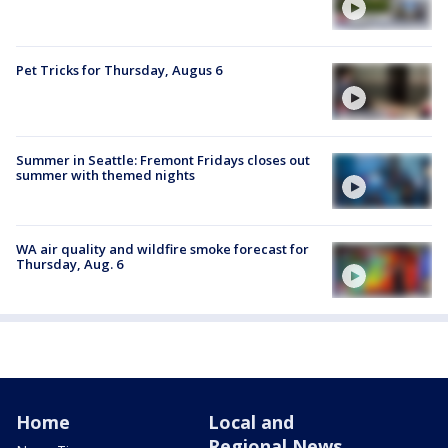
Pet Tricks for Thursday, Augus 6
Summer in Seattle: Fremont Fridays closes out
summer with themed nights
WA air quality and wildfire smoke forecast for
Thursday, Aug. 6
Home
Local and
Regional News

==

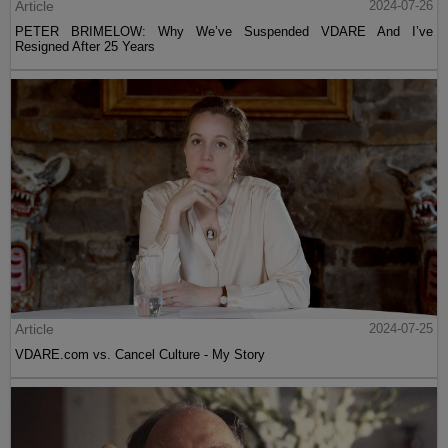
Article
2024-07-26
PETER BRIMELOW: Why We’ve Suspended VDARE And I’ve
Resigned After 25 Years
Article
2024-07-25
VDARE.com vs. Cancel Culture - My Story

Activity -
Please copy the listing lines starting at the one containing "Pet Tricks for Thursday, Augus 6" and ending at the one containing "Regional News", swapping "smoke" for "haze" and changing nothing else.

Response to this task -
Pet Tricks for Thursday, Augus 6
Summer in Seattle: Fremont Fridays closes out
summer with themed nights
WA air quality and wildfire haze forecast for
Thursday, Aug. 6
Home
Local and
Regional News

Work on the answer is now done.